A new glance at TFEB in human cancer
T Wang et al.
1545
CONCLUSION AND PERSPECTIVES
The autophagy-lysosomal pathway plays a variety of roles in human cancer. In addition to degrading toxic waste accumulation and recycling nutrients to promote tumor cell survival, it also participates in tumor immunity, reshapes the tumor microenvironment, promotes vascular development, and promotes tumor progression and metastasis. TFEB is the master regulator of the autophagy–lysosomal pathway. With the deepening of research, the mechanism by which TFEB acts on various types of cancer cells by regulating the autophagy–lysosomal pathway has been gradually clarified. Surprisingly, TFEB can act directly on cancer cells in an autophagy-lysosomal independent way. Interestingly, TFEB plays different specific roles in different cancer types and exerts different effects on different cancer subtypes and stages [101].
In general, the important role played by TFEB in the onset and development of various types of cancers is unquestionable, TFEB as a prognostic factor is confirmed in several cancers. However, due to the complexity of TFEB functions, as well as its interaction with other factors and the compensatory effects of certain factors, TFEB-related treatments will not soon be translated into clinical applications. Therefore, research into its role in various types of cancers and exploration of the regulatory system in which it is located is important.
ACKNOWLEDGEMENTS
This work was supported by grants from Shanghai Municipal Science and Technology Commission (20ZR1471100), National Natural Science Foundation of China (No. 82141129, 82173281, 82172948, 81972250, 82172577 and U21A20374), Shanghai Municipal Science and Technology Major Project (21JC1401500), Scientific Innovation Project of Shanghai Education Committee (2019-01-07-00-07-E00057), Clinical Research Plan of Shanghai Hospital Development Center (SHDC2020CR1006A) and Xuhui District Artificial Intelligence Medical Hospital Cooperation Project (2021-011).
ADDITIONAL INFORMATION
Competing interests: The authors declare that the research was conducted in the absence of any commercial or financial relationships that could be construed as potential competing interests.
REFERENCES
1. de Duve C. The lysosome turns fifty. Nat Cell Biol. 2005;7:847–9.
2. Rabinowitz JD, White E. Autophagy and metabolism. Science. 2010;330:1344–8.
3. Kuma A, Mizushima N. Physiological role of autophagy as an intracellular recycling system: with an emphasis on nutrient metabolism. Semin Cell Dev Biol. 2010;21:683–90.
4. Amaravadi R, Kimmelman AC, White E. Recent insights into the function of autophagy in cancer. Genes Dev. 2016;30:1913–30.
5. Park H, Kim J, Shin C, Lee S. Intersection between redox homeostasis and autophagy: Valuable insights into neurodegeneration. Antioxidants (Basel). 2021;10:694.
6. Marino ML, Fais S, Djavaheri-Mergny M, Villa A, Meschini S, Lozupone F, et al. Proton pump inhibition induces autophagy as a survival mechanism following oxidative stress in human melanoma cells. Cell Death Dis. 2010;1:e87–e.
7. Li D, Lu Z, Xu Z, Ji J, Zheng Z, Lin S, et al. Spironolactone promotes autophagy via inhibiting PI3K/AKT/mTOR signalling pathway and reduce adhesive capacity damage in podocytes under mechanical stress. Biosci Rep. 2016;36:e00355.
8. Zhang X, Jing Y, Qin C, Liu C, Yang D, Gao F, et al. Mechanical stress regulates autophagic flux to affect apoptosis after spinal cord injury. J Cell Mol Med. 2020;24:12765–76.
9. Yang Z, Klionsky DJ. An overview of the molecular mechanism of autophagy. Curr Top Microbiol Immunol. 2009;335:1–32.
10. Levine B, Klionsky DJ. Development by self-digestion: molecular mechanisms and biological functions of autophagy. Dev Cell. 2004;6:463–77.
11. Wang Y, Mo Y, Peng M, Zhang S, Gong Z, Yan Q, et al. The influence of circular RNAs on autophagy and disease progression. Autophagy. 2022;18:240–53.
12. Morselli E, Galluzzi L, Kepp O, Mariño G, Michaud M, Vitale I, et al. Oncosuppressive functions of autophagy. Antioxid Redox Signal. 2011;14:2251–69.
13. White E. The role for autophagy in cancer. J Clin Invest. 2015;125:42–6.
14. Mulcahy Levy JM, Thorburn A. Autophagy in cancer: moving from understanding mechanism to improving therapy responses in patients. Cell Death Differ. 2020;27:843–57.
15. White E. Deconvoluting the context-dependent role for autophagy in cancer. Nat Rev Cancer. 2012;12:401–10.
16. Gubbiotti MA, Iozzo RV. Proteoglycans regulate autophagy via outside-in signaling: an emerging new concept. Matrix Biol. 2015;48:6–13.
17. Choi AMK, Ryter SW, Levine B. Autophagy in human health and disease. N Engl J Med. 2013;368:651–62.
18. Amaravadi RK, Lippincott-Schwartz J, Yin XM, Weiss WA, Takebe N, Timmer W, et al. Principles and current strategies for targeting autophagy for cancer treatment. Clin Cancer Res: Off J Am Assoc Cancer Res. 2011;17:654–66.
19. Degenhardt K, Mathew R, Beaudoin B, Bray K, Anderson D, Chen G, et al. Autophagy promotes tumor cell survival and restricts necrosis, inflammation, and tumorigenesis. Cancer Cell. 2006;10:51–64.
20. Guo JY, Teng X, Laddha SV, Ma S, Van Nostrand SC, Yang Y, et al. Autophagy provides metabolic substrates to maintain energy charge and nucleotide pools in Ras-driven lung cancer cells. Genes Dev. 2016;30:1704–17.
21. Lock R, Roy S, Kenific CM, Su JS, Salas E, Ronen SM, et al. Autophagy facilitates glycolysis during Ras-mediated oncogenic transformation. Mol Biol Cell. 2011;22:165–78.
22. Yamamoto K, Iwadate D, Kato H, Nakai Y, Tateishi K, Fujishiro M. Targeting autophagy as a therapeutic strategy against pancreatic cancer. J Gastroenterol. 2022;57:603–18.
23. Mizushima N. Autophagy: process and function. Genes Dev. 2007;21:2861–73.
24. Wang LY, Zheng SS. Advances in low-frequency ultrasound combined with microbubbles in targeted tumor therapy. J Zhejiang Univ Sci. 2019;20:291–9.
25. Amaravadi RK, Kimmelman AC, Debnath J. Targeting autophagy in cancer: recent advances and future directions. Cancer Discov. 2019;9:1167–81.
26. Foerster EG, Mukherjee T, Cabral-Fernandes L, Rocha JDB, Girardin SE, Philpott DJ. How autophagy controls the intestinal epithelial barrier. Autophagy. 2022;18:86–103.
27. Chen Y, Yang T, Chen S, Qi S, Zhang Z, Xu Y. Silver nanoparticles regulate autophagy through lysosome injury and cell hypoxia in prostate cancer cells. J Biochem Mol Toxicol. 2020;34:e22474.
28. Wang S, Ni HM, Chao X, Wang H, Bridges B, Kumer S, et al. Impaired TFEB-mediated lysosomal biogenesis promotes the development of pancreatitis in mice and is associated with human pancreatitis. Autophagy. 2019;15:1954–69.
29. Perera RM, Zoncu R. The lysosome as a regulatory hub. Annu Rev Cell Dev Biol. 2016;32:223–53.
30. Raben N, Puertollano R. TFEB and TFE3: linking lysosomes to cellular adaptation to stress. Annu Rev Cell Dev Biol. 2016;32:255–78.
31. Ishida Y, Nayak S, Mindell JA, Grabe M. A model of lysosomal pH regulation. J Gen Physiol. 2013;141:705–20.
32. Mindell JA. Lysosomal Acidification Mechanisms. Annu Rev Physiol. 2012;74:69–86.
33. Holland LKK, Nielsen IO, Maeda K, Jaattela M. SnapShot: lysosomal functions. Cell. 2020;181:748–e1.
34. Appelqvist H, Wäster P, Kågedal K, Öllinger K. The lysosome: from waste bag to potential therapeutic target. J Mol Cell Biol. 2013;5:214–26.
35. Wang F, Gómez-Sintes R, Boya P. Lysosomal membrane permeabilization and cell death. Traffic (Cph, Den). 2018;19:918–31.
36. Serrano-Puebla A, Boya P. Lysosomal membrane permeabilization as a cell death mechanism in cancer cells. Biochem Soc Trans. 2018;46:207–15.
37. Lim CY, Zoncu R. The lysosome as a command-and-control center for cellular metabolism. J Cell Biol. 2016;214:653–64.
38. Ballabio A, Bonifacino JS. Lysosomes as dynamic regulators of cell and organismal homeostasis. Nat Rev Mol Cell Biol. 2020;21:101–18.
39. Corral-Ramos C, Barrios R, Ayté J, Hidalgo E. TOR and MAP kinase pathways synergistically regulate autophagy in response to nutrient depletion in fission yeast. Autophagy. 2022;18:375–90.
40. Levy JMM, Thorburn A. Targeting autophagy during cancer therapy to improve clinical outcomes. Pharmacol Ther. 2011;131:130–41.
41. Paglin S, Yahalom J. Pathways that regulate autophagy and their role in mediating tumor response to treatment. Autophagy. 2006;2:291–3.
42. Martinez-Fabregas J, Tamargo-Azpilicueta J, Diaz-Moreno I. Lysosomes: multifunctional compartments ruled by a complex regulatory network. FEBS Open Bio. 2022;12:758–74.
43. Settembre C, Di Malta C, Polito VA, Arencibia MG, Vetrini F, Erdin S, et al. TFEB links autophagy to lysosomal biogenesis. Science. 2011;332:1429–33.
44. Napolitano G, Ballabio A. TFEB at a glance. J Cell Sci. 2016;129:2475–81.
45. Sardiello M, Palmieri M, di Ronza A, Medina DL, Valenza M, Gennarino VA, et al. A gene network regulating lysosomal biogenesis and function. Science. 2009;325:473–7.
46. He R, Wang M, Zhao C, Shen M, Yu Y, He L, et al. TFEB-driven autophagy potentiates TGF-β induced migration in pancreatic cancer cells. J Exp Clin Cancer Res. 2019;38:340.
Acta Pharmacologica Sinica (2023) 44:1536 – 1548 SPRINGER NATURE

..........

**WHAT YOU SHOULD DO:** Repeat, exactly and only, the lines from the beginning of the material through the line that contains "CONCLUSION AND PERSPECTIVES".

**YOUR SOLUTION:**
A new glance at TFEB in human cancer
T Wang et al.
1545
CONCLUSION AND PERSPECTIVES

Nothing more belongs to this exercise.